[[ Source data, beginning ]]
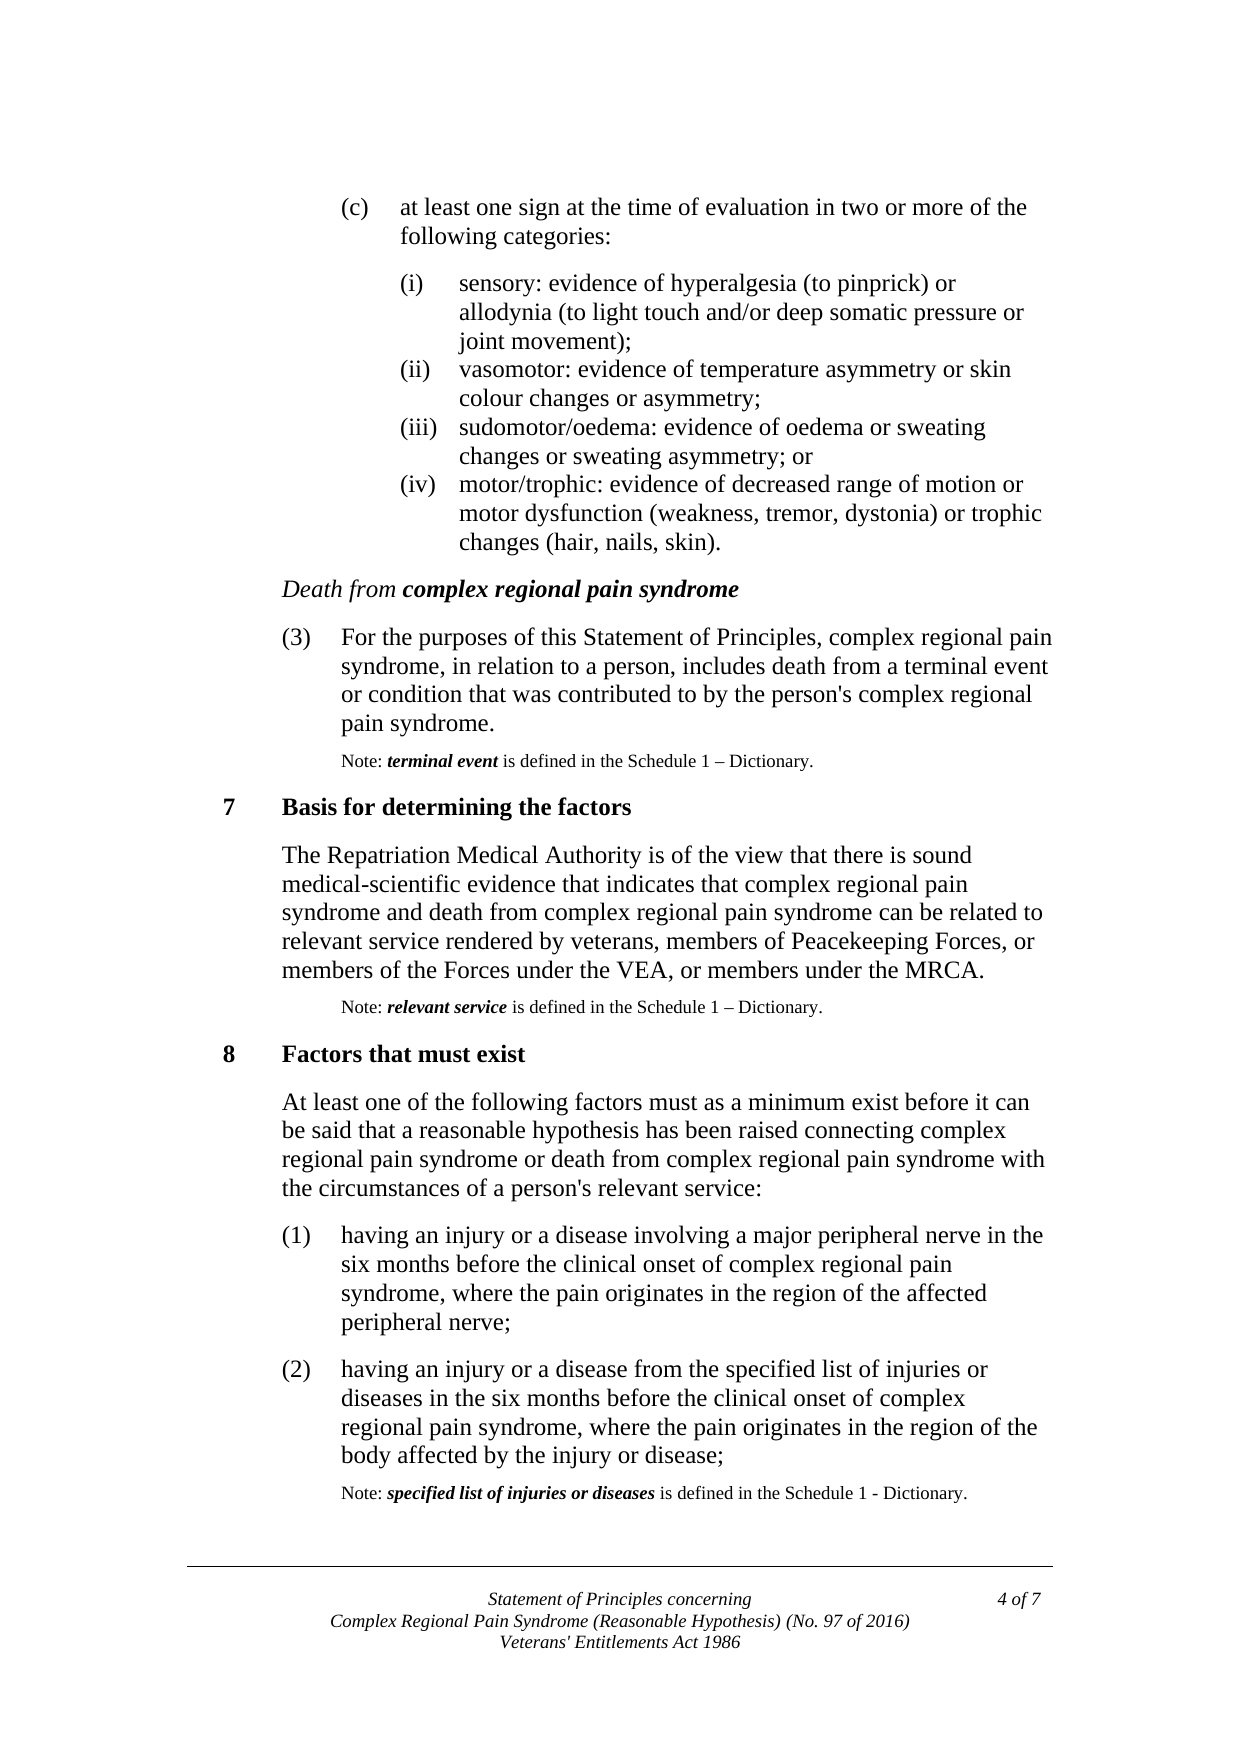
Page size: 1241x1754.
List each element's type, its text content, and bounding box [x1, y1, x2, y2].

text at least one sign at the time of evaluation in two or more of the following categories: [341, 192, 1053, 249]
text having an injury or a disease from the specified list of injuries or diseases in the six months before the clinical onset of complex regional pain syndrome, where the pain originates in the region of the body affected by the injury or disease; [282, 1354, 1053, 1469]
text The Repatriation Medical Authority is of the view that there is sound medical-scientific evidence that indicates that complex regional pain syndrome and death from complex regional pain syndrome can be related to relevant service rendered by veterans, members of Peacekeeping Forces, or members of the Forces under the VEA, or members under the MRCA. [282, 840, 1053, 984]
text vasomotor: evidence of temperature asymmetry or skin colour changes or asymmetry; [400, 354, 1053, 412]
text Note: terminal event is defined in the Schedule 1 – Dictionary. [341, 750, 1053, 771]
text sudomotor/oedema: evidence of oedema or sweating changes or sweating asymmetry; or [400, 412, 1053, 469]
text sensory: evidence of hyperalgesia (to pinprick) or allodynia (to light touch and/or deep somatic pressure or joint movement); [400, 268, 1053, 354]
text motor/trophic: evidence of decreased range of motion or motor dysfunction (weakness, tremor, dystonia) or trophic changes (hair, nails, skin). [400, 469, 1053, 556]
text Note: specified list of injuries or diseases is defined in the Schedule 1 - Dictionary. [341, 1482, 1053, 1503]
text Factors that must exist [223, 1039, 1053, 1068]
text Basis for determining the factors [223, 792, 1053, 821]
text At least one of the following factors must as a minimum exist before it can be said that a reasonable hypothesis has been raised connecting complex regional pain syndrome or death from complex regional pain syndrome with the circumstances of a person's relevant service: [282, 1087, 1053, 1202]
text Note: relevant service is defined in the Schedule 1 – Dictionary. [341, 996, 1053, 1018]
text For the purposes of this Statement of Principles, complex regional pain syndrome, in relation to a person, includes death from a terminal event or condition that was contributed to by the person's complex regional pain syndrome. [282, 622, 1053, 737]
text Death from complex regional pain syndrome [282, 574, 1053, 603]
text having an injury or a disease involving a major peripheral nerve in the six months before the clinical onset of complex regional pain syndrome, where the pain originates in the region of the affected peripheral nerve; [282, 1221, 1053, 1336]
[[ Source data, end ]]
_What is needed_. Looking at the listing above, which lines hold "that"? Copy every such line.

_Written response_.
text The Repatriation Medical Authority is of the view that there is sound medical-scientific evidence that indicates that complex regional pain syndrome and death from complex regional pain syndrome can be related to relevant service rendered by veterans, members of Peacekeeping Forces, or members of the Forces under the VEA, or members under the MRCA. [282, 840, 1053, 984]
text Factors that must exist [223, 1039, 1053, 1068]
text At least one of the following factors must as a minimum exist before it can be said that a reasonable hypothesis has been raised connecting complex regional pain syndrome or death from complex regional pain syndrome with the circumstances of a person's relevant service: [282, 1087, 1053, 1202]
text For the purposes of this Statement of Principles, complex regional pain syndrome, in relation to a person, includes death from a terminal event or condition that was contributed to by the person's complex regional pain syndrome. [282, 622, 1053, 737]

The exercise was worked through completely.